Class HtmlParserConfig

java.lang.Object
org.openpdf.resource.HtmlParserConfig

public final class HtmlParserConfig extends Object
Configuration options for the htmlunit-neko HTML parser.

This class provides a builder-style API for configuring the HTML5 parser behavior. The configuration options correspond to features and properties available in the htmlunit-neko parser (htmlunit-neko).

Example usage:

 HtmlParserConfig config = HtmlParserConfig.builder()
     .reportErrors(true)
     .allowSelfClosingTags(true)
     .elementNameCase("lower")
     .encoding("UTF-8")
     .build();
 
See Also:
  • Field Details

  • Method Details

    • defaults

      public static HtmlParserConfig defaults()
      Returns the default configuration.

      Default settings:

      • reportErrors: false
      • allowSelfClosingTags: false
      • allowSelfClosingIframe: false
      • parseNoScriptContent: true
      • scriptStripCommentDelims: false
      • styleStripCommentDelims: false
      • elementNameCase: null (parser default)
      • attributeNameCase: null (parser default)
      • encoding: null (auto-detect)
      Returns:
      the default configuration
    • builder

      public static HtmlParserConfig.Builder builder()
      Creates a new configuration builder.
      Returns:
      a new Builder instance
    • isReportErrors

      public boolean isReportErrors()
      Whether to report parsing errors.
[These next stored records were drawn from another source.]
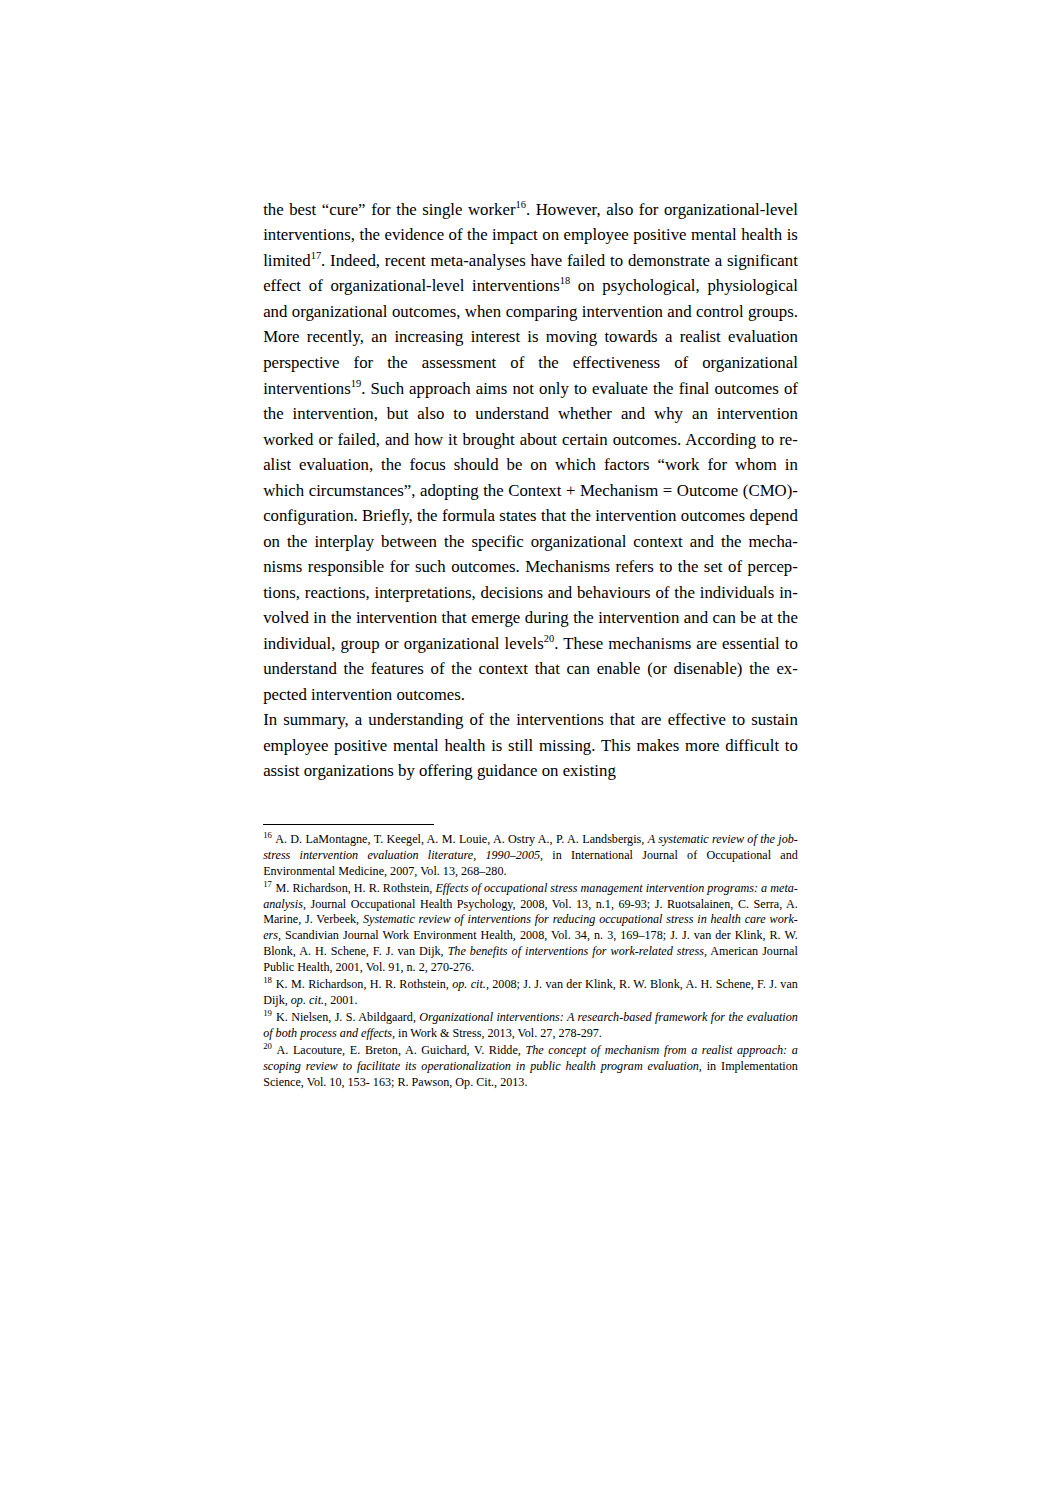the best “cure” for the single worker16. However, also for organizational-level interventions, the evidence of the impact on employee positive mental health is limited17. Indeed, recent meta-analyses have failed to demonstrate a significant effect of organizational-level interventions18 on psychological, physiological and organizational outcomes, when comparing intervention and control groups. More recently, an increasing interest is moving towards a realist evaluation perspective for the assessment of the effectiveness of organizational interventions19. Such approach aims not only to evaluate the final outcomes of the intervention, but also to understand whether and why an intervention worked or failed, and how it brought about certain outcomes. According to realist evaluation, the focus should be on which factors “work for whom in which circumstances”, adopting the Context + Mechanism = Outcome (CMO)-configuration. Briefly, the formula states that the intervention outcomes depend on the interplay between the specific organizational context and the mechanisms responsible for such outcomes. Mechanisms refers to the set of perceptions, reactions, interpretations, decisions and behaviours of the individuals involved in the intervention that emerge during the intervention and can be at the individual, group or organizational levels20. These mechanisms are essential to understand the features of the context that can enable (or disenable) the expected intervention outcomes.
In summary, a understanding of the interventions that are effective to sustain employee positive mental health is still missing. This makes more difficult to assist organizations by offering guidance on existing
16 A. D. LaMontagne, T. Keegel, A. M. Louie, A. Ostry A., P. A. Landsbergis, A systematic review of the jobstress intervention evaluation literature, 1990–2005, in International Journal of Occupational and Environmental Medicine, 2007, Vol. 13, 268–280.
17 M. Richardson, H. R. Rothstein, Effects of occupational stress management intervention programs: a meta- analysis, Journal Occupational Health Psychology, 2008, Vol. 13, n.1, 69-93; J. Ruotsalainen, C. Serra, A. Marine, J. Verbeek, Systematic review of interventions for reducing occupational stress in health care workers, Scandivian Journal Work Environment Health, 2008, Vol. 34, n. 3, 169–178; J. J. van der Klink, R. W. Blonk, A. H. Schene, F. J. van Dijk, The benefits of interventions for work-related stress, American Journal Public Health, 2001, Vol. 91, n. 2, 270-276.
18 K. M. Richardson, H. R. Rothstein, op. cit., 2008; J. J. van der Klink, R. W. Blonk, A. H. Schene, F. J. van Dijk, op. cit., 2001.
19 K. Nielsen, J. S. Abildgaard, Organizational interventions: A research-based framework for the evaluation of both process and effects, in Work & Stress, 2013, Vol. 27, 278-297.
20 A. Lacouture, E. Breton, A. Guichard, V. Ridde, The concept of mechanism from a realist approach: a scoping review to facilitate its operationalization in public health program evaluation, in Implementation Science, Vol. 10, 153- 163; R. Pawson, Op. Cit., 2013.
When enabled, the parser will report syntax errors, malformed markup, and other parsing issues.
      Returns:
      true if error reporting is enabled
    • isAllowSelfClosingTags

      public boolean isAllowSelfClosingTags()
      Whether to allow XHTML-style self-closing tags for all elements. When enabled, treats tags like <div/> as complete elements rather than requiring separate closing tags.
      Returns:
      true if self-closing tags are allowed
    • isAllowSelfClosingIframe

      public boolean isAllowSelfClosingIframe()
      Whether to allow self-closing iframe tags. When enabled, treats <iframe/> as a complete element.
      Returns:
      true if self-closing iframe tags are allowed
    • isParseNoScriptContent

      public boolean isParseNoScriptContent()
      Whether to parse content within <noscript> tags as HTML markup. When disabled, noscript content is treated as plain text.
      Returns:
      true if noscript content should be parsed as markup
    • isScriptStripCommentDelims

      public boolean isScriptStripCommentDelims()
      Whether to strip HTML comment delimiters from script content. Useful for handling legacy JavaScript wrapped in HTML comments.
      Returns:
      true if script comment delimiters should be stripped
    • isStyleStripCommentDelims

      public boolean isStyleStripCommentDelims()
      Whether to strip HTML comment delimiters from style content. Useful for handling CSS wrapped in HTML comments.
      Returns:
      true if style comment delimiters should be stripped
    • getElementNameCase

      public @Nullable String getElementNameCase()
      Get the element name case handling setting.

      Possible values:

      • "upper" - convert element names to uppercase
      • "lower" - convert element names to lowercase
      • "default" - preserve original case
      • null - use parser default
      Returns:
      the element name case setting, or null for parser default
    • getAttributeNameCase

      public @Nullable String getAttributeNameCase()
      Get the attribute name case handling setting.

      Possible values:

      • "upper" - convert attribute names to uppercase
      • "lower" - convert attribute names to lowercase
      • "default" - preserve original case
      • null - use parser default
      Returns:
      the attribute name case setting, or null for parser default
    • getEncoding

      public @Nullable String getEncoding()
      Get the default character encoding.
      Returns:
      the encoding name, or null for auto-detection